• **WORK TO BE COMPLETED**
The complete listing below should be transcribed precisely.

• **DATA BLOCK**

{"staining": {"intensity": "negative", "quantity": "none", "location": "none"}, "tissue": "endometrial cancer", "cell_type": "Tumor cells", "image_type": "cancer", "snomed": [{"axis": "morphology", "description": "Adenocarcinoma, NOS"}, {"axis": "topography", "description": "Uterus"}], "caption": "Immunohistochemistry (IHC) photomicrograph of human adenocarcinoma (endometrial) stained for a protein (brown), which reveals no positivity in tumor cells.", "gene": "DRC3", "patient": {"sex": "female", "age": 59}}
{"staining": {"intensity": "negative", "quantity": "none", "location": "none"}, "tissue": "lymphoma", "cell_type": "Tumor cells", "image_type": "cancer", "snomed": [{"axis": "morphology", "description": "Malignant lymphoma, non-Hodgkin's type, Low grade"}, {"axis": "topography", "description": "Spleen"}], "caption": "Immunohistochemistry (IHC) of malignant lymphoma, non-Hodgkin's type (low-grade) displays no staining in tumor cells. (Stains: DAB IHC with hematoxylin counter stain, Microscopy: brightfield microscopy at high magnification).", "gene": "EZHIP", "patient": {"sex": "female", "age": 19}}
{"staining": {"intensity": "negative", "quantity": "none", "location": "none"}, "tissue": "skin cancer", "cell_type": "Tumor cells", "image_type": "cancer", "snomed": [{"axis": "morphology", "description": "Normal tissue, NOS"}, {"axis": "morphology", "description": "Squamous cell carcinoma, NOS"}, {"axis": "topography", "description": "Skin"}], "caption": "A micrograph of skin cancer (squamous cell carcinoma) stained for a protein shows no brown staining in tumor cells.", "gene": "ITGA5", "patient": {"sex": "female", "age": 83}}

• **EXERCISE OUTPUT**
{"staining": {"intensity": "negative", "quantity": "none", "location": "none"}, "tissue": "endometrial cancer", "cell_type": "Tumor cells", "image_type": "cancer", "snomed": [{"axis": "morphology", "description": "Adenocarcinoma, NOS"}, {"axis": "topography", "description": "Uterus"}], "caption": "Immunohistochemistry (IHC) photomicrograph of human adenocarcinoma (endometrial) stained for a protein (brown), which reveals no positivity in tumor cells.", "gene": "DRC3", "patient": {"sex": "female", "age": 59}}
{"staining": {"intensity": "negative", "quantity": "none", "location": "none"}, "tissue": "lymphoma", "cell_type": "Tumor cells", "image_type": "cancer", "snomed": [{"axis": "morphology", "description": "Malignant lymphoma, non-Hodgkin's type, Low grade"}, {"axis": "topography", "description": "Spleen"}], "caption": "Immunohistochemistry (IHC) of malignant lymphoma, non-Hodgkin's type (low-grade) displays no staining in tumor cells. (Stains: DAB IHC with hematoxylin counter stain, Microscopy: brightfield microscopy at high magnification).", "gene": "EZHIP", "patient": {"sex": "female", "age": 19}}
{"staining": {"intensity": "negative", "quantity": "none", "location": "none"}, "tissue": "skin cancer", "cell_type": "Tumor cells", "image_type": "cancer", "snomed": [{"axis": "morphology", "description": "Normal tissue, NOS"}, {"axis": "morphology", "description": "Squamous cell carcinoma, NOS"}, {"axis": "topography", "description": "Skin"}], "caption": "A micrograph of skin cancer (squamous cell carcinoma) stained for a protein shows no brown staining in tumor cells.", "gene": "ITGA5", "patient": {"sex": "female", "age": 83}}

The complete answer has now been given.